STUDY TEXT>

▼▼▼

Question

four equal charges of value $+Q$ are placed at any four vertices of a regular hexagon of side ‘a’. By choosing the vertices, what can be the maximum possible magnitude of the electric field at the centre of the hexagon?
A. $\dfrac{Q}{4\pi {{\varepsilon }_{0}}{{a}^{2}}}$
B. $\dfrac{\sqrt{2}Q}{4\pi {{\varepsilon }_{0}}{{a}^{2}}}$
C. $\dfrac{\sqrt{3}Q}{4\pi {{\varepsilon }_{0}}{{a}^{2}}}$
D. $\dfrac{2Q}{4\pi {{\varepsilon }_{0}}{{a}^{2}}}$

Answer 1

-To get maximum possible magnitude of electric field at the centre of hexagon. We arrange four equal charges of value $\left( +Q \right)$ in series, then due to two charges, the horizontal component of the electric field is added and the vertical component is canceled out.

▲▲▲

SOURCE INFORMATION>
▼▼▼

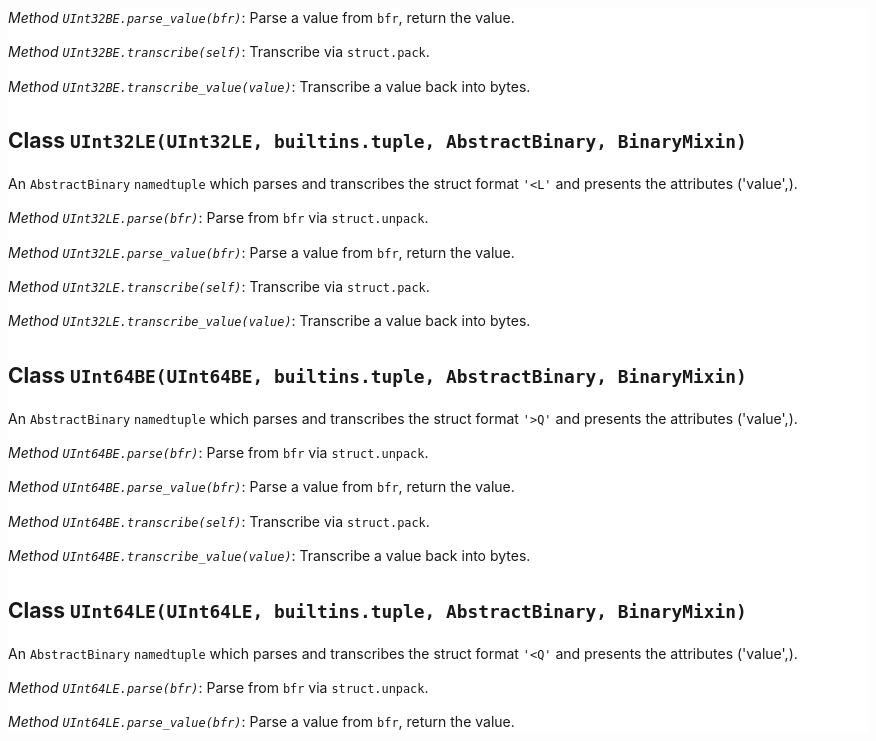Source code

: *Method `UInt32BE.parse_value(bfr)`*:
Parse a value from `bfr`, return the value.

*Method `UInt32BE.transcribe(self)`*:
Transcribe via `struct.pack`.

*Method `UInt32BE.transcribe_value(value)`*:
Transcribe a value back into bytes.

## Class `UInt32LE(UInt32LE, builtins.tuple, AbstractBinary, BinaryMixin)`

An `AbstractBinary` `namedtuple` which parses and transcribes
the struct format `'<L'` and presents the attributes ('value',).

*Method `UInt32LE.parse(bfr)`*:
Parse from `bfr` via `struct.unpack`.

*Method `UInt32LE.parse_value(bfr)`*:
Parse a value from `bfr`, return the value.

*Method `UInt32LE.transcribe(self)`*:
Transcribe via `struct.pack`.

*Method `UInt32LE.transcribe_value(value)`*:
Transcribe a value back into bytes.

## Class `UInt64BE(UInt64BE, builtins.tuple, AbstractBinary, BinaryMixin)`

An `AbstractBinary` `namedtuple` which parses and transcribes
the struct format `'>Q'` and presents the attributes ('value',).

*Method `UInt64BE.parse(bfr)`*:
Parse from `bfr` via `struct.unpack`.

*Method `UInt64BE.parse_value(bfr)`*:
Parse a value from `bfr`, return the value.

*Method `UInt64BE.transcribe(self)`*:
Transcribe via `struct.pack`.

*Method `UInt64BE.transcribe_value(value)`*:
Transcribe a value back into bytes.

## Class `UInt64LE(UInt64LE, builtins.tuple, AbstractBinary, BinaryMixin)`

An `AbstractBinary` `namedtuple` which parses and transcribes
the struct format `'<Q'` and presents the attributes ('value',).

*Method `UInt64LE.parse(bfr)`*:
Parse from `bfr` via `struct.unpack`.

*Method `UInt64LE.parse_value(bfr)`*:
Parse a value from `bfr`, return the value.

▲▲▲

QUESTIONS>
1 > From the hexagon charge problem, reproduce the stretch from "-To get maximum" through "is canceled out.".
2 > Translate this sentence from the hexagon charge problem into Spanish: "By choosing the vertices, what can be the maximum possible magnitude of the electric field at the centre of the hexagon?"

SOLUTIONS TO THE TASKS>
1 >
-To get maximum possible magnitude of electric field at the centre of hexagon. We arrange four equal charges of value $\left( +Q \right)$ in series, then due to two charges, the horizontal component of the electric field is added and the vertical component is canceled out.

2 > Al elegir los vértices, ¿cuál puede ser la magnitud máxima posible del campo eléctrico en el centro del hexágono?